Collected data

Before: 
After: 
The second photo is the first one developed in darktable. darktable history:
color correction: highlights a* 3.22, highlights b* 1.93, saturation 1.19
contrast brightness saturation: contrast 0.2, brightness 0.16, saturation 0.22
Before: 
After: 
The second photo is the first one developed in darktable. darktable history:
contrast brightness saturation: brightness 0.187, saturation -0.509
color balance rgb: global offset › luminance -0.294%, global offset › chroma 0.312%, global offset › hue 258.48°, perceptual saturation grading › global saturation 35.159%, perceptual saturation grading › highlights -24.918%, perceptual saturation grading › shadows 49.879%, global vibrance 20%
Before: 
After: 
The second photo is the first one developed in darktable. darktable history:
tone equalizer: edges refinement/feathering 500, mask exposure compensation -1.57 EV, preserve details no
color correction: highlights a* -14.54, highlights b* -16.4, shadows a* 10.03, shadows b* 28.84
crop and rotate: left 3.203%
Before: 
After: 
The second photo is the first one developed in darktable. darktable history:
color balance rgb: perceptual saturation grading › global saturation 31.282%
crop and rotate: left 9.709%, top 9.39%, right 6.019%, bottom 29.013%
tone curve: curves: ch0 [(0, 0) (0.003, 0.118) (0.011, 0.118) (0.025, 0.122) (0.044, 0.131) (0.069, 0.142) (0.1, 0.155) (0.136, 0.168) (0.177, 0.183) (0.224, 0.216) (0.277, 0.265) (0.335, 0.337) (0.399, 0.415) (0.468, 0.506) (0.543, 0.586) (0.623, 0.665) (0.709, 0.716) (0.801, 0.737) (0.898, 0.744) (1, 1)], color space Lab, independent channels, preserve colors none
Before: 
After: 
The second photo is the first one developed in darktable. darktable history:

**Requirements**. Lay out every line of the editing history data above as a numbered list, omitting blank lines.

**Task answer**.
1. Before: 
2. After: 
3. The second photo is the first one developed in darktable. darktable history:
4. color correction: highlights a* 3.22, highlights b* 1.93, saturation 1.19
5. contrast brightness saturation: contrast 0.2, brightness 0.16, saturation 0.22
6. Before: 
7. After: 
8. The second photo is the first one developed in darktable. darktable history:
9. contrast brightness saturation: brightness 0.187, saturation -0.509
10. color balance rgb: global offset › luminance -0.294%, global offset › chroma 0.312%, global offset › hue 258.48°, perceptual saturation grading › global saturation 35.159%, perceptual saturation grading › highlights -24.918%, perceptual saturation grading › shadows 49.879%, global vibrance 20%
11. Before: 
12. After: 
13. The second photo is the first one developed in darktable. darktable history:
14. tone equalizer: edges refinement/feathering 500, mask exposure compensation -1.57 EV, preserve details no
15. color correction: highlights a* -14.54, highlights b* -16.4, shadows a* 10.03, shadows b* 28.84
16. crop and rotate: left 3.203%
17. Before: 
18. After: 
19. The second photo is the first one developed in darktable. darktable history:
20. color balance rgb: perceptual saturation grading › global saturation 31.282%
21. crop and rotate: left 9.709%, top 9.39%, right 6.019%, bottom 29.013%
22. tone curve: curves: ch0 [(0, 0) (0.003, 0.118) (0.011, 0.118) (0.025, 0.122) (0.044, 0.131) (0.069, 0.142) (0.1, 0.155) (0.136, 0.168) (0.177, 0.183) (0.224, 0.216) (0.277, 0.265) (0.335, 0.337) (0.399, 0.415) (0.468, 0.506) (0.543, 0.586) (0.623, 0.665) (0.709, 0.716) (0.801, 0.737) (0.898, 0.744) (1, 1)], color space Lab, independent channels, preserve colors none
23. Before: 
24. After: 
25. The second photo is the first one developed in darktable. darktable history:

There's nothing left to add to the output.